# Exercise aim
Output the whole listing again, exactly as it reads.

# Source records
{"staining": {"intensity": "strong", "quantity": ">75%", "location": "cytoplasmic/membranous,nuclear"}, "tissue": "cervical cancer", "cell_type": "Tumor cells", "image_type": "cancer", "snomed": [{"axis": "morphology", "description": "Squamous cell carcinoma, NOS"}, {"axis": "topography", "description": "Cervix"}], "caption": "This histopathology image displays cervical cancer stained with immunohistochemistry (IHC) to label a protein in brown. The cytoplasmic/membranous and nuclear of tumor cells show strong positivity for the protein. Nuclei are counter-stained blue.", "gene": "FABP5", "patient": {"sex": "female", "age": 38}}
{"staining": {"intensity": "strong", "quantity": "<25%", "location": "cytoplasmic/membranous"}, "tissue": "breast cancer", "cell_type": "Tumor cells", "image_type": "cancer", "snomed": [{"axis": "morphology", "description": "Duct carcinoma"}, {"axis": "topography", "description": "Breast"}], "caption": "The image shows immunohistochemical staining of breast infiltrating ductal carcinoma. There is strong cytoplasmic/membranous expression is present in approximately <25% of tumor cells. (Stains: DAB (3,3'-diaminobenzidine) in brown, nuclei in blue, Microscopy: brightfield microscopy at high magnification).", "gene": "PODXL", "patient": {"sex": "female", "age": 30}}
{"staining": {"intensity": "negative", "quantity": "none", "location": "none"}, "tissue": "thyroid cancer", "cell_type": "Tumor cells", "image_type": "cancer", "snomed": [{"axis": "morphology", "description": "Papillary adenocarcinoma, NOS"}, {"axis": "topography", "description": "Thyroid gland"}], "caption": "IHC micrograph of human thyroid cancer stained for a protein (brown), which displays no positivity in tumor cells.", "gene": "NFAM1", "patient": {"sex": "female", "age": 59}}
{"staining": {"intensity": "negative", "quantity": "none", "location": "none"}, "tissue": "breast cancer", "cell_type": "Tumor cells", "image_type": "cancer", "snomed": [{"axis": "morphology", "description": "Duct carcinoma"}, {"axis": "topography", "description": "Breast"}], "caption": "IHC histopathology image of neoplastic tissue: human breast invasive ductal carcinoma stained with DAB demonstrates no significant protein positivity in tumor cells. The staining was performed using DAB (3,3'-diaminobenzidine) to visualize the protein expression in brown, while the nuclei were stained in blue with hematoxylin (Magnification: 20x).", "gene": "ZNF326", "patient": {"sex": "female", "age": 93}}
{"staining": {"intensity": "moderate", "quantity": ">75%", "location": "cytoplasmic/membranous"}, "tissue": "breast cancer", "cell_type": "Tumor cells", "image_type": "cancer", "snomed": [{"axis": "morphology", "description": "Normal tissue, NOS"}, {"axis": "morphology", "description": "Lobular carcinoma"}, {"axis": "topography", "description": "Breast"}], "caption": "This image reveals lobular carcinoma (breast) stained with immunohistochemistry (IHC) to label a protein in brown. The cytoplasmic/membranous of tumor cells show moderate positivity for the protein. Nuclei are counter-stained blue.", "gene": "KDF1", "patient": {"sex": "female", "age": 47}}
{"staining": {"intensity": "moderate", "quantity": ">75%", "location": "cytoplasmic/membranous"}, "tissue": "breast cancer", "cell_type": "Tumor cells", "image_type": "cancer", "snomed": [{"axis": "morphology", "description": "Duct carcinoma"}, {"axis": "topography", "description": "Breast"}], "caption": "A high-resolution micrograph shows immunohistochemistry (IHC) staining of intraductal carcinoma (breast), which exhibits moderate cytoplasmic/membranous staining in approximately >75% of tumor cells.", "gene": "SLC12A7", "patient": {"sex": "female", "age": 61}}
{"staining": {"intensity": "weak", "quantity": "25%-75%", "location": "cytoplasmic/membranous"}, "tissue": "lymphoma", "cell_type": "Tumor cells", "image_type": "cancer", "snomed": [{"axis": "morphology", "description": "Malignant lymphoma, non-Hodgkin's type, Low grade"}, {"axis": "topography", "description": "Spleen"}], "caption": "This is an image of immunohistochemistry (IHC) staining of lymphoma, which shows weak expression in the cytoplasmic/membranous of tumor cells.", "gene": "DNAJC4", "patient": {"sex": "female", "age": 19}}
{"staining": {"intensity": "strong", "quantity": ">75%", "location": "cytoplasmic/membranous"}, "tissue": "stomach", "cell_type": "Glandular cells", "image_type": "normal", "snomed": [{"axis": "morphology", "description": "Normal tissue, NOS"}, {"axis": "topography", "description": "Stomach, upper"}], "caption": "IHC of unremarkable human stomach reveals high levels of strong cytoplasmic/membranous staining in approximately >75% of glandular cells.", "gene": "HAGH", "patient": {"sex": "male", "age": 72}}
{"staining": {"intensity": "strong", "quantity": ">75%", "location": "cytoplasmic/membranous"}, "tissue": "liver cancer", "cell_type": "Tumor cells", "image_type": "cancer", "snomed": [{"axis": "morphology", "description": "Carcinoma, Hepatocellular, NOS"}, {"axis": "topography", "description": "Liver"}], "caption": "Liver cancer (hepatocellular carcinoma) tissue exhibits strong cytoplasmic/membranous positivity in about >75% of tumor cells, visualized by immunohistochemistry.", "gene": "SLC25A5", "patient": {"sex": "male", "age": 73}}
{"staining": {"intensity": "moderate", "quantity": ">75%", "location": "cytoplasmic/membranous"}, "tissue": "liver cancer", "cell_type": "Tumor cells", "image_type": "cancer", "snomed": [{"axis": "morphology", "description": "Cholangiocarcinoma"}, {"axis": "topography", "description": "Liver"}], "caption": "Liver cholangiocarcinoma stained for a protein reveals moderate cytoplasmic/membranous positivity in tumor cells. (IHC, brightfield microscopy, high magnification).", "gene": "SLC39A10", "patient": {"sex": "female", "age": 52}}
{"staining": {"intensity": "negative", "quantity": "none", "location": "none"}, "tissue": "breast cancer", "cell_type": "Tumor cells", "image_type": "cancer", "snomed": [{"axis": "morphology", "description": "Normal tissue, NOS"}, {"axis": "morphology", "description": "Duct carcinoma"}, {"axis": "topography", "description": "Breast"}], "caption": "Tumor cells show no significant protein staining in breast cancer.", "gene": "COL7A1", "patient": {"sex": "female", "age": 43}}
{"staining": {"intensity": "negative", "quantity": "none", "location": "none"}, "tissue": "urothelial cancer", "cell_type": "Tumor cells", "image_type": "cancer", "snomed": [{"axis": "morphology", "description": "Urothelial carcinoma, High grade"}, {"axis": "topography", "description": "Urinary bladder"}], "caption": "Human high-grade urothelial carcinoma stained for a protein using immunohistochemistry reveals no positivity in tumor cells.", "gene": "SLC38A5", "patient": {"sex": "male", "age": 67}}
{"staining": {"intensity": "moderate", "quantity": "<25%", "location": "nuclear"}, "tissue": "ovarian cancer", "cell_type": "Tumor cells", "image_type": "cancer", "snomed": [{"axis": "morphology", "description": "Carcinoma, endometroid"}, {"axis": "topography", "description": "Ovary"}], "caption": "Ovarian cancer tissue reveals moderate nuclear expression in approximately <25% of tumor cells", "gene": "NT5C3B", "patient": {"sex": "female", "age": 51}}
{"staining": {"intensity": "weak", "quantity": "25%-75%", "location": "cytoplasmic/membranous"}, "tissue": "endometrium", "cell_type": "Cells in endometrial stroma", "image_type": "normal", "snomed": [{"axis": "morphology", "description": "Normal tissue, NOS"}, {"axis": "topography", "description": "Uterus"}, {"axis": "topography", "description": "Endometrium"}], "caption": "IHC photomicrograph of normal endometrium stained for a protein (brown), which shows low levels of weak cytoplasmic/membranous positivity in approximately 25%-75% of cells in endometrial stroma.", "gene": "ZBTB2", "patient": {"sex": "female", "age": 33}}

# Answer space
{"staining": {"intensity": "strong", "quantity": ">75%", "location": "cytoplasmic/membranous,nuclear"}, "tissue": "cervical cancer", "cell_type": "Tumor cells", "image_type": "cancer", "snomed": [{"axis": "morphology", "description": "Squamous cell carcinoma, NOS"}, {"axis": "topography", "description": "Cervix"}], "caption": "This histopathology image displays cervical cancer stained with immunohistochemistry (IHC) to label a protein in brown. The cytoplasmic/membranous and nuclear of tumor cells show strong positivity for the protein. Nuclei are counter-stained blue.", "gene": "FABP5", "patient": {"sex": "female", "age": 38}}
{"staining": {"intensity": "strong", "quantity": "<25%", "location": "cytoplasmic/membranous"}, "tissue": "breast cancer", "cell_type": "Tumor cells", "image_type": "cancer", "snomed": [{"axis": "morphology", "description": "Duct carcinoma"}, {"axis": "topography", "description": "Breast"}], "caption": "The image shows immunohistochemical staining of breast infiltrating ductal carcinoma. There is strong cytoplasmic/membranous expression is present in approximately <25% of tumor cells. (Stains: DAB (3,3'-diaminobenzidine) in brown, nuclei in blue, Microscopy: brightfield microscopy at high magnification).", "gene": "PODXL", "patient": {"sex": "female", "age": 30}}
{"staining": {"intensity": "negative", "quantity": "none", "location": "none"}, "tissue": "thyroid cancer", "cell_type": "Tumor cells", "image_type": "cancer", "snomed": [{"axis": "morphology", "description": "Papillary adenocarcinoma, NOS"}, {"axis": "topography", "description": "Thyroid gland"}], "caption": "IHC micrograph of human thyroid cancer stained for a protein (brown), which displays no positivity in tumor cells.", "gene": "NFAM1", "patient": {"sex": "female", "age": 59}}
{"staining": {"intensity": "negative", "quantity": "none", "location": "none"}, "tissue": "breast cancer", "cell_type": "Tumor cells", "image_type": "cancer", "snomed": [{"axis": "morphology", "description": "Duct carcinoma"}, {"axis": "topography", "description": "Breast"}], "caption": "IHC histopathology image of neoplastic tissue: human breast invasive ductal carcinoma stained with DAB demonstrates no significant protein positivity in tumor cells. The staining was performed using DAB (3,3'-diaminobenzidine) to visualize the protein expression in brown, while the nuclei were stained in blue with hematoxylin (Magnification: 20x).", "gene": "ZNF326", "patient": {"sex": "female", "age": 93}}
{"staining": {"intensity": "moderate", "quantity": ">75%", "location": "cytoplasmic/membranous"}, "tissue": "breast cancer", "cell_type": "Tumor cells", "image_type": "cancer", "snomed": [{"axis": "morphology", "description": "Normal tissue, NOS"}, {"axis": "morphology", "description": "Lobular carcinoma"}, {"axis": "topography", "description": "Breast"}], "caption": "This image reveals lobular carcinoma (breast) stained with immunohistochemistry (IHC) to label a protein in brown. The cytoplasmic/membranous of tumor cells show moderate positivity for the protein. Nuclei are counter-stained blue.", "gene": "KDF1", "patient": {"sex": "female", "age": 47}}
{"staining": {"intensity": "moderate", "quantity": ">75%", "location": "cytoplasmic/membranous"}, "tissue": "breast cancer", "cell_type": "Tumor cells", "image_type": "cancer", "snomed": [{"axis": "morphology", "description": "Duct carcinoma"}, {"axis": "topography", "description": "Breast"}], "caption": "A high-resolution micrograph shows immunohistochemistry (IHC) staining of intraductal carcinoma (breast), which exhibits moderate cytoplasmic/membranous staining in approximately >75% of tumor cells.", "gene": "SLC12A7", "patient": {"sex": "female", "age": 61}}
{"staining": {"intensity": "weak", "quantity": "25%-75%", "location": "cytoplasmic/membranous"}, "tissue": "lymphoma", "cell_type": "Tumor cells", "image_type": "cancer", "snomed": [{"axis": "morphology", "description": "Malignant lymphoma, non-Hodgkin's type, Low grade"}, {"axis": "topography", "description": "Spleen"}], "caption": "This is an image of immunohistochemistry (IHC) staining of lymphoma, which shows weak expression in the cytoplasmic/membranous of tumor cells.", "gene": "DNAJC4", "patient": {"sex": "female", "age": 19}}
{"staining": {"intensity": "strong", "quantity": ">75%", "location": "cytoplasmic/membranous"}, "tissue": "stomach", "cell_type": "Glandular cells", "image_type": "normal", "snomed": [{"axis": "morphology", "description": "Normal tissue, NOS"}, {"axis": "topography", "description": "Stomach, upper"}], "caption": "IHC of unremarkable human stomach reveals high levels of strong cytoplasmic/membranous staining in approximately >75% of glandular cells.", "gene": "HAGH", "patient": {"sex": "male", "age": 72}}
{"staining": {"intensity": "strong", "quantity": ">75%", "location": "cytoplasmic/membranous"}, "tissue": "liver cancer", "cell_type": "Tumor cells", "image_type": "cancer", "snomed": [{"axis": "morphology", "description": "Carcinoma, Hepatocellular, NOS"}, {"axis": "topography", "description": "Liver"}], "caption": "Liver cancer (hepatocellular carcinoma) tissue exhibits strong cytoplasmic/membranous positivity in about >75% of tumor cells, visualized by immunohistochemistry.", "gene": "SLC25A5", "patient": {"sex": "male", "age": 73}}
{"staining": {"intensity": "moderate", "quantity": ">75%", "location": "cytoplasmic/membranous"}, "tissue": "liver cancer", "cell_type": "Tumor cells", "image_type": "cancer", "snomed": [{"axis": "morphology", "description": "Cholangiocarcinoma"}, {"axis": "topography", "description": "Liver"}], "caption": "Liver cholangiocarcinoma stained for a protein reveals moderate cytoplasmic/membranous positivity in tumor cells. (IHC, brightfield microscopy, high magnification).", "gene": "SLC39A10", "patient": {"sex": "female", "age": 52}}
{"staining": {"intensity": "negative", "quantity": "none", "location": "none"}, "tissue": "breast cancer", "cell_type": "Tumor cells", "image_type": "cancer", "snomed": [{"axis": "morphology", "description": "Normal tissue, NOS"}, {"axis": "morphology", "description": "Duct carcinoma"}, {"axis": "topography", "description": "Breast"}], "caption": "Tumor cells show no significant protein staining in breast cancer.", "gene": "COL7A1", "patient": {"sex": "female", "age": 43}}
{"staining": {"intensity": "negative", "quantity": "none", "location": "none"}, "tissue": "urothelial cancer", "cell_type": "Tumor cells", "image_type": "cancer", "snomed": [{"axis": "morphology", "description": "Urothelial carcinoma, High grade"}, {"axis": "topography", "description": "Urinary bladder"}], "caption": "Human high-grade urothelial carcinoma stained for a protein using immunohistochemistry reveals no positivity in tumor cells.", "gene": "SLC38A5", "patient": {"sex": "male", "age": 67}}
{"staining": {"intensity": "moderate", "quantity": "<25%", "location": "nuclear"}, "tissue": "ovarian cancer", "cell_type": "Tumor cells", "image_type": "cancer", "snomed": [{"axis": "morphology", "description": "Carcinoma, endometroid"}, {"axis": "topography", "description": "Ovary"}], "caption": "Ovarian cancer tissue reveals moderate nuclear expression in approximately <25% of tumor cells", "gene": "NT5C3B", "patient": {"sex": "female", "age": 51}}
{"staining": {"intensity": "weak", "quantity": "25%-75%", "location": "cytoplasmic/membranous"}, "tissue": "endometrium", "cell_type": "Cells in endometrial stroma", "image_type": "normal", "snomed": [{"axis": "morphology", "description": "Normal tissue, NOS"}, {"axis": "topography", "description": "Uterus"}, {"axis": "topography", "description": "Endometrium"}], "caption": "IHC photomicrograph of normal endometrium stained for a protein (brown), which shows low levels of weak cytoplasmic/membranous positivity in approximately 25%-75% of cells in endometrial stroma.", "gene": "ZBTB2", "patient": {"sex": "female", "age": 33}}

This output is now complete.